Several vector-borne plant pathogens have evolved mechanisms to exploit and to hijack vector host cellular, molecular, and defense mechanisms for their transmission. In the past few years, Liberibacter species, which are transmitted by several psyllid vectors, have become an economically important group of pathogens that have devastated the citrus industry and caused tremendous losses to many other important crops worldwide. The molecular mechanisms underlying the interactions of Liberibacter species with their psyllid vectors are poorly studied. “Candidatus Liberibacter solanacearum,” which is associated with important vegetable diseases, is transmitted by the carrot psyllid Bactericera trigonica in a persistent manner. Here, we elucidated the role of the B. trigonica Arp2/3 protein complex, which plays a major role in regulation of the actin cytoskeleton, in the transmission of “Ca. Liberibacter solanacearum.” “Ca. Liberibacter solanacearum” colocalized with ArpC2, a key protein in this complex, and this colocalization was strongly associated with actin filaments. Silencing of the psyllid ArpC2 disrupted the colocalization and the dynamics of F-actin. Silencing of RhoGAP21 and Cdc42, which act in the signaling cascade leading to upregulation of Arp2/3 and F-actin bundling, showed similar results. On the other hand, silencing of ArpC5, another component of the complex, did not induce any significant effects on F-actin formation. Finally, ArpC2 silencing caused a 73.4% reduction in “Ca. Liberibacter solanacearum” transmission by psyllids, strongly suggesting that transmission of “Ca. Liberibacter solanacearum” by B. trigonica is cytoskeleton dependent and “Ca. Liberibacter solanacearum” interacts with ArpC2 to exploit the intracellular actin nucleation process for transmission. Targeting this unique interaction could lead to the development of a novel strategy for the management of Liberibacter-associated diseases.

中文翻译：

---

肌动蛋白细胞骨架介导胡萝卜木虱传播“ Candidatus Liberibacter solanacearum”。

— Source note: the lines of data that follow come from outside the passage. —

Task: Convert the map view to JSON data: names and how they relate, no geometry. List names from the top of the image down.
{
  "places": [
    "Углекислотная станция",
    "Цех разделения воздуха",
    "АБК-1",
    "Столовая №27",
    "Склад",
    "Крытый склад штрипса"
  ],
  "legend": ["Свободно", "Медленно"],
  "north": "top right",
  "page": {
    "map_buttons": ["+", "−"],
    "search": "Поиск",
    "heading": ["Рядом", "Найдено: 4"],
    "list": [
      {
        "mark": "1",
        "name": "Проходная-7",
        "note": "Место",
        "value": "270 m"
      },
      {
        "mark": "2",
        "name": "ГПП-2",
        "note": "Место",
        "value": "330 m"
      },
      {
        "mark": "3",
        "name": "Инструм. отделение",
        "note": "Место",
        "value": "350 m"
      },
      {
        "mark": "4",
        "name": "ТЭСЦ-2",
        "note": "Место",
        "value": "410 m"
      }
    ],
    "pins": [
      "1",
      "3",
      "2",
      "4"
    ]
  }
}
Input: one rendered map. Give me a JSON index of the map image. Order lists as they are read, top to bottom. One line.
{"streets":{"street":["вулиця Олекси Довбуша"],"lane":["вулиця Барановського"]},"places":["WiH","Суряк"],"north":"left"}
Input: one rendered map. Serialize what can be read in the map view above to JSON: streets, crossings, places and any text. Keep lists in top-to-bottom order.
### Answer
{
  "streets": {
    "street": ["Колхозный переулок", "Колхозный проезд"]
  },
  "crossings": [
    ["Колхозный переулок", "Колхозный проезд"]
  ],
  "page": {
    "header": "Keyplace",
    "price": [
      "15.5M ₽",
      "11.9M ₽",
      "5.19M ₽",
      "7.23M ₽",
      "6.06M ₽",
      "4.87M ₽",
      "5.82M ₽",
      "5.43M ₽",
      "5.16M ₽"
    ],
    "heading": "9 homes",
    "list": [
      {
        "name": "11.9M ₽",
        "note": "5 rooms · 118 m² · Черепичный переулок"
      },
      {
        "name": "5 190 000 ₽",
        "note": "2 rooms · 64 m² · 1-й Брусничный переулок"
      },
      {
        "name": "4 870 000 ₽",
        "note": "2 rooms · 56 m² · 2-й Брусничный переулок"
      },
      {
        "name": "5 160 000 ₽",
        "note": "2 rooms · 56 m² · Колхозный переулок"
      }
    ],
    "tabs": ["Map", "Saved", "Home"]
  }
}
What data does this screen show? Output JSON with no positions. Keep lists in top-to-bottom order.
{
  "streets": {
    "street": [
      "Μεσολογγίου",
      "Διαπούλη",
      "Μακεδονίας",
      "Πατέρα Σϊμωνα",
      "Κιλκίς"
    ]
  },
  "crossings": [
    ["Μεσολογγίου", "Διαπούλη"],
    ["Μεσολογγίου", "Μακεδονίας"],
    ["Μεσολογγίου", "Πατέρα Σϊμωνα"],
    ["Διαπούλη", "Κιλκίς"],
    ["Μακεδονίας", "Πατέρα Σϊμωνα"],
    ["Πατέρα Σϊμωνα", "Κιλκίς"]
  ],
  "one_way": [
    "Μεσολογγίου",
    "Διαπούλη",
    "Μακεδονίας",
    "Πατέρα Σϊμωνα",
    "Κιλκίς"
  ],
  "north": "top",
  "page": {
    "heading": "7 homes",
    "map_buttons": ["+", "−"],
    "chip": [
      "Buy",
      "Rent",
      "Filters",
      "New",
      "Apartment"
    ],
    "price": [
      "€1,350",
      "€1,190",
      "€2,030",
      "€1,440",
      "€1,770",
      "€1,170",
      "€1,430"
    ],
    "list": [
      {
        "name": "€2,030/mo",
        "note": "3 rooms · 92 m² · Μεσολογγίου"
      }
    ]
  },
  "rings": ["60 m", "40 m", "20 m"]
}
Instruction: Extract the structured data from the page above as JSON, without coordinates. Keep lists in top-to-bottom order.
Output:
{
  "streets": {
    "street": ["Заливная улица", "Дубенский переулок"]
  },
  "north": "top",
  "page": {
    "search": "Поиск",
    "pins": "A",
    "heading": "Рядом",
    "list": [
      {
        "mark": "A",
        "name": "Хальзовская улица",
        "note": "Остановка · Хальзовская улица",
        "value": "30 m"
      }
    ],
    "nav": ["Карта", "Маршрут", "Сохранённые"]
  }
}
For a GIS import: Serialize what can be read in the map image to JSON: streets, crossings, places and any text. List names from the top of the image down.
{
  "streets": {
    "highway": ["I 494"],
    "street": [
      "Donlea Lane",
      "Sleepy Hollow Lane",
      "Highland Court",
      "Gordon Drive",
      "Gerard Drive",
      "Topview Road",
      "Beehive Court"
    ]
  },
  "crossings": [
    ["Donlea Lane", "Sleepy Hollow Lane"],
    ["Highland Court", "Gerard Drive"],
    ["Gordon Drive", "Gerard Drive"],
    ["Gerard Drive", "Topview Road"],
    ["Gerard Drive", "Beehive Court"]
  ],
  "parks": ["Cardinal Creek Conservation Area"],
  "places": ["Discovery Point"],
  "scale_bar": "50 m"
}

几种媒介传播的植物病原体已发展出利用和劫持媒介宿主细胞，分子和防御机制进行传播的机制。在过去的几年中，Liberibacter物质，其在几个木虱媒介传播，已经成为破坏该柑橘产业，并造成了巨大的损失，许多其他重要的全球作物病原体一种重要的经济团体。利比里亚细菌物种与它们的木耳载体相互作用的分子机制研究很少。与重要的植物病有关的“ Candidatus Liberibacter solanacearum”通过胡萝卜木虱Bactericera trigonica传播坚持不懈地 在这里，我们阐明了B. trigonica Arp2 / 3蛋白复合物在Ca的传播中的作用，该复合物在肌动蛋白细胞骨架的调节中起主要作用。青枯菌。” “钙。“青枯细菌”与该复合物中的关键蛋白ArpC2共定位，并且该共定位与肌动蛋白丝紧密相关。木虱ArpC2的沉默破坏了共定位和F-肌动蛋白的动力学。RhoGAP21和Cdc42沉默，在信号级联反应中导致Arp2 / 3和F-肌动蛋白捆绑的上调，表现出相似的结果。另一方面，沉默复合物的另一个成分ArpC5，对F-肌动蛋白的形成没有明显的影响。最后，ArpC2沉默导致“ Ca ”降低73.4％。Liberibacter菌”由木虱传输，强烈暗示的发送“的Ca。Trigonica B. trigonica的“ Liberibacter solanacearum”具有细胞骨架依赖性，“钙。Solanacearum细菌”与ArpC2相互作用，以利用细胞内肌动蛋白成核过程进行传播。针对这种独特的相互作用可能导致开发一种新的策略来管理与利比里亚细菌相关的疾病。